By Paul Gilkes , Coin World,Published: Jul 12, 2021, 12 PM

One of four known 1855 Wass, Molitor & Co., Large Head pioneer gold $20 coins and the only one available to collectors is being offered without reserve in an online auction by GreatCollections with an Aug. 15 closing date.

Attributed as Kagin 8a according to Private Gold Coins and Patterns of the United States by Donald H. Kagin, the coin in the auction is unique, being the only example of the Large Head obverse paired with the reverse die otherwise found only with the Small Head type.

It was once in the collection of famed Texas collectors Amon G. Carter Sr. and Amon G. Carter Jr.

The coin is graded and encapsulated by Professional Coin Grading Service as About Uncirculated 50. It is stickered by Certified Acceptance Corp.

Of the three remaining Large Head coins, one — once part of the Josiah K. Lilly gold coin collection — is in the National Numismatic Collection at the Smithsonian Institution in Washington, D.C.; one was stolen in 1967 during a robbery at the Florida home of noted collector Willis H. DuPont and never recovered; and the third was also stolen in a separate 1967 heist from the Yale University collection.

Some published sources indicate the piece stolen from Yale University may have been recovered, but its current whereabouts are not widely known. Yale University Collection officials did not respond to Coin World’s inquiry by publication deadline concerning the status of their pioneer gold coin.

GreatCollections notes seven auction appearances of an 1855 Wass, Molitor & Co., Large Head $20 pioneer gold coin since 1896, with six of the appearances being the unique die marriage.

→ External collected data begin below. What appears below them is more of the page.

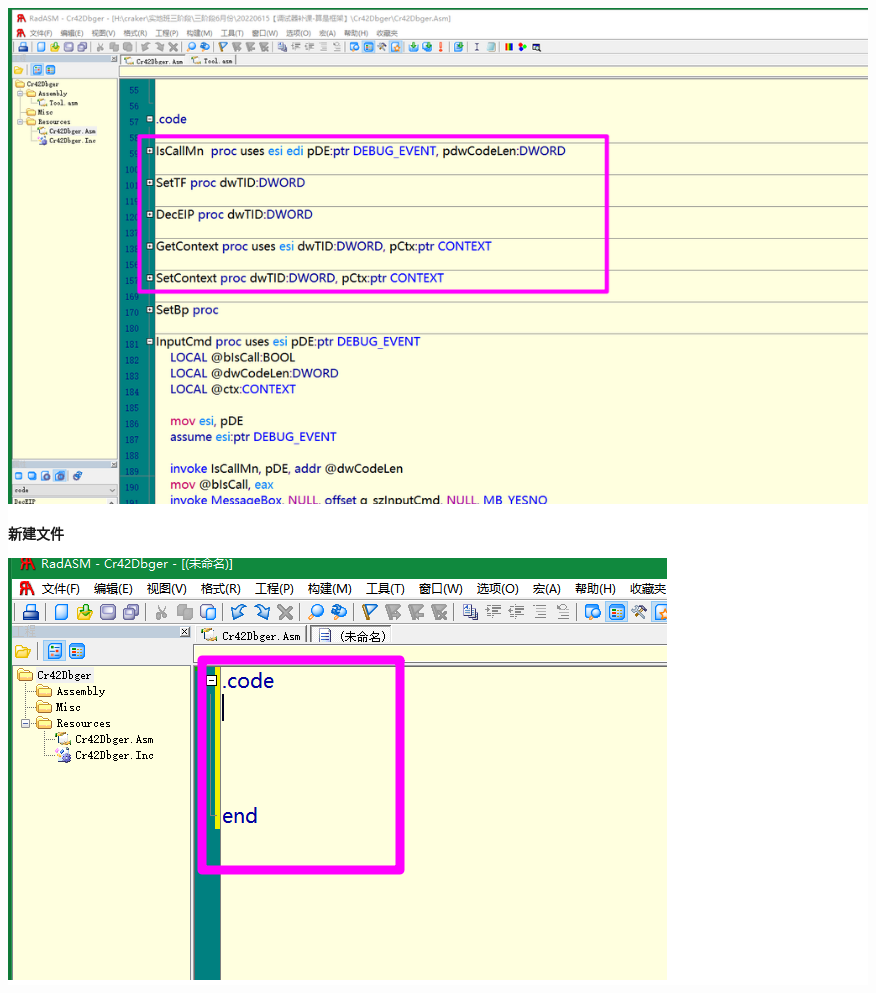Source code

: ![img](notesimg/1655361309357-73b2a418-dfef-435a-94b8-8a429546d8e4.png)

**新建文件**



![img](notesimg/1655361310274-41cde5ff-4760-4851-808d-2da16ffa4f7e.png)
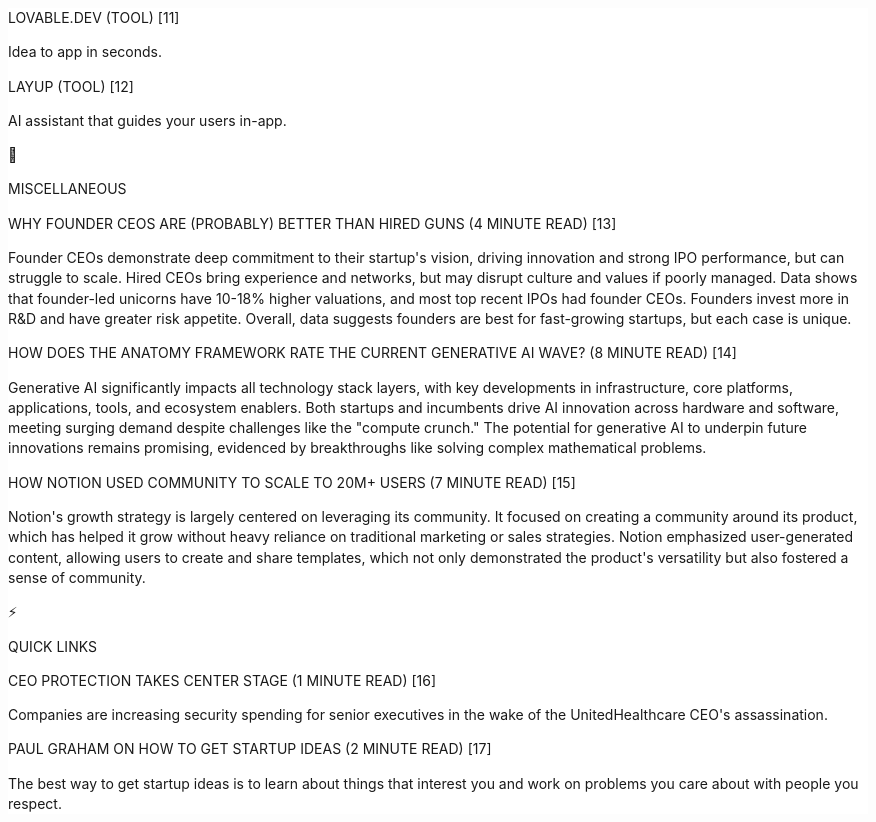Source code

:  LOVABLE.DEV (TOOL) [11] 

 Idea to app in seconds. 

 LAYUP (TOOL) [12] 

 AI assistant that guides your users in-app. 

🎁 

MISCELLANEOUS

 WHY FOUNDER CEOS ARE (PROBABLY) BETTER THAN HIRED GUNS (4 MINUTE
READ) [13] 

 Founder CEOs demonstrate deep commitment to their startup's vision,
driving innovation and strong IPO performance, but can struggle to
scale. Hired CEOs bring experience and networks, but may disrupt
culture and values if poorly managed. Data shows that founder-led
unicorns have 10-18% higher valuations, and most top recent IPOs had
founder CEOs. Founders invest more in R&D and have greater risk
appetite. Overall, data suggests founders are best for fast-growing
startups, but each case is unique. 

 HOW DOES THE ANATOMY FRAMEWORK RATE THE CURRENT GENERATIVE AI WAVE?
(8 MINUTE READ) [14] 

 Generative AI significantly impacts all technology stack layers, with
key developments in infrastructure, core platforms, applications,
tools, and ecosystem enablers. Both startups and incumbents drive AI
innovation across hardware and software, meeting surging demand
despite challenges like the "compute crunch." The potential for
generative AI to underpin future innovations remains promising,
evidenced by breakthroughs like solving complex mathematical problems.


 HOW NOTION USED COMMUNITY TO SCALE TO 20M+ USERS (7 MINUTE READ) [15]


 Notion's growth strategy is largely centered on leveraging its
community. It focused on creating a community around its product,
which has helped it grow without heavy reliance on traditional
marketing or sales strategies. Notion emphasized user-generated
content, allowing users to create and share templates, which not only
demonstrated the product's versatility but also fostered a sense of
community. 

⚡ 

QUICK LINKS

 CEO PROTECTION TAKES CENTER STAGE (1 MINUTE READ) [16] 

 Companies are increasing security spending for senior executives in
the wake of the UnitedHealthcare CEO's assassination. 

 PAUL GRAHAM ON HOW TO GET STARTUP IDEAS (2 MINUTE READ) [17] 

 The best way to get startup ideas is to learn about things that
interest you and work on problems you care about with people you
respect. 
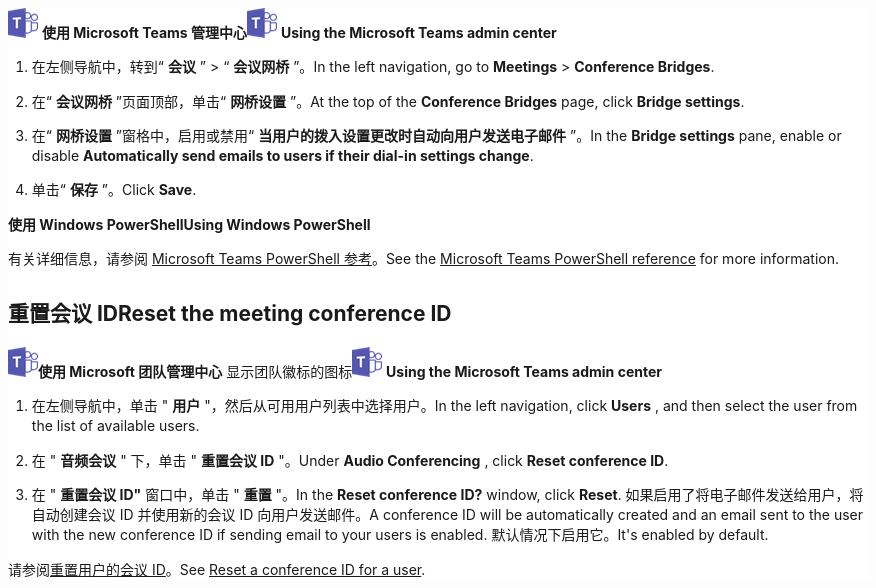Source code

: <span data-ttu-id="2ed97-120">![一个显示 Microsoft Teams 徽标的图标](media/teams-logo-30x30.png) **使用 Microsoft Teams 管理中心**</span><span class="sxs-lookup"><span data-stu-id="2ed97-120">![An icon showing the Microsoft Teams logo](media/teams-logo-30x30.png) **Using the Microsoft Teams admin center**</span></span>

1. <span data-ttu-id="2ed97-121">在左侧导航中，转到“ **会议** ” > “ **会议网桥** ”。</span><span class="sxs-lookup"><span data-stu-id="2ed97-121">In the left navigation, go to **Meetings** > **Conference Bridges**.</span></span> 

2. <span data-ttu-id="2ed97-122">在“ **会议网桥** ”页面顶部，单击“ **网桥设置** ”。</span><span class="sxs-lookup"><span data-stu-id="2ed97-122">At the top of the **Conference Bridges** page, click **Bridge settings**.</span></span> 

3. <span data-ttu-id="2ed97-123">在“ **网桥设置** ”窗格中，启用或禁用“ **当用户的拨入设置更改时自动向用户发送电子邮件** ”。</span><span class="sxs-lookup"><span data-stu-id="2ed97-123">In the **Bridge settings** pane, enable or disable **Automatically send emails to users if their dial-in settings change**.</span></span>

4. <span data-ttu-id="2ed97-124">单击“ **保存** ”。</span><span class="sxs-lookup"><span data-stu-id="2ed97-124">Click **Save**.</span></span>

    
<span data-ttu-id="2ed97-125">**使用 Windows PowerShell**</span><span class="sxs-lookup"><span data-stu-id="2ed97-125">**Using Windows PowerShell**</span></span>
  
<span data-ttu-id="2ed97-126">有关详细信息，请参阅 [Microsoft Teams PowerShell 参考](https://docs.microsoft.com/powershell/module/teams/?view=teams-ps)。</span><span class="sxs-lookup"><span data-stu-id="2ed97-126">See the [Microsoft Teams PowerShell reference](https://docs.microsoft.com/powershell/module/teams/?view=teams-ps) for more information.</span></span>
  
## <a name="reset-the-meeting-conference-id"></a><span data-ttu-id="2ed97-127">重置会议 ID</span><span class="sxs-lookup"><span data-stu-id="2ed97-127">Reset the meeting conference ID</span></span>

<span data-ttu-id="2ed97-128">![](media/teams-logo-30x30.png)**使用 Microsoft 团队管理中心** 显示团队徽标的图标</span><span class="sxs-lookup"><span data-stu-id="2ed97-128">![An icon showing the Teams logo](media/teams-logo-30x30.png) **Using the Microsoft Teams admin center**</span></span>

1. <span data-ttu-id="2ed97-129">在左侧导航中，单击 " **用户** "，然后从可用用户列表中选择用户。</span><span class="sxs-lookup"><span data-stu-id="2ed97-129">In the left navigation, click **Users** , and then select the user from the list of available users.</span></span>

2. <span data-ttu-id="2ed97-130">在 " **音频会议** " 下，单击 " **重置会议 ID** "。</span><span class="sxs-lookup"><span data-stu-id="2ed97-130">Under **Audio Conferencing** , click **Reset conference ID**.</span></span>  

3. <span data-ttu-id="2ed97-131">在 " **重置会议 ID"** 窗口中，单击 " **重置** "。</span><span class="sxs-lookup"><span data-stu-id="2ed97-131">In the **Reset conference ID?** window, click **Reset**.</span></span> <span data-ttu-id="2ed97-132">如果启用了将电子邮件发送给用户，将自动创建会议 ID 并使用新的会议 ID 向用户发送邮件。</span><span class="sxs-lookup"><span data-stu-id="2ed97-132">A conference ID will be automatically created and an email sent to the user with the new conference ID if sending email to your users is enabled.</span></span> <span data-ttu-id="2ed97-133">默认情况下启用它。</span><span class="sxs-lookup"><span data-stu-id="2ed97-133">It's enabled by default.</span></span>

<span data-ttu-id="2ed97-134">请参阅[重置用户的会议 ID](reset-a-conference-id-for-a-user-in-teams.md)。</span><span class="sxs-lookup"><span data-stu-id="2ed97-134">See [Reset a conference ID for a user](reset-a-conference-id-for-a-user-in-teams.md).</span></span>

The unique variety wasn’t identified as such until the coin was last offered at public auction, in 2014, when it realized $558,125 in an April 24 sale by Heritage Auctions.

The Kagin 8a die marriage, according to the Heritage auction lot description, “exhibits the reverse of the more available Wass, Molitor & Co. Small Head twenty dollar piece, K-7. The two reverses are easily distinguished, as the K-7 reverse shows the eagle’s left (facing) wingtip pointing to the R in FRANCISCO, while the wingtip in the K-8 reverse points to the F. This fact was first noticed by numismatic researcher Wayne Burt while studying the image of the present coin on the Heritage website. Further investigation by Burt, Saul Teichman, Stuart Levine, and Heritage cataloger David Stone revealed that the other three surviving Large Head coins all exhibit the K-8 reverse, making the coin offered here the only known example of this newly discovered territorial gold variety.”

Historical perspective

Wass, Molitor & Co. was one of several private mints that operated in the San Francisco area during the pioneer Gold Rush era of 1849 to 1855.

Wass, Molitor & Co. was founded in October 1851 by exiled Hungarian immigrants Count Samuel C. Wass and Agoston P. Molitor. Wass and Molitor fled Hungary in 1848 after participating in a failed attempt to gain independence from Austria.

Wass arrived in California in October 1850, Molitor in 1851. In October 1851, the two men founded an assaying office. By Jan. 6, 1852, the firm was coining gold $5 coins and weeks later, added gold $10 coins to meet the area’s coinage needs.

The firm struck no coins of any denomination in 1853 or 1854.

Production resumed in 1855 with gold $10, $20 and $50 coins, as the firm was called upon to strike the gold coins while a severe shortage of parting acids forced the San Francisco Mint, which opened in 1854, to temporarily shutter operations.

The 1855 $20 coins included both the Large and Small Head obverse designs.

Wass, Molitor & Co. was dissolved shortly after the distribution of these coins, and Molitor left California for London in 1856. Wass left for a time also, and his fortunes declined in his absence, but he returned in late 1858 and soon started a new assaying business with his son Stephen.

Because of their high intrinsic value, most Wass, Molitor & Co. pioneer gold coins were turned in for recoinage at the San Francisco Mint, resulting in almost the entire mintage of Large Head $20 coins being soon destroyed.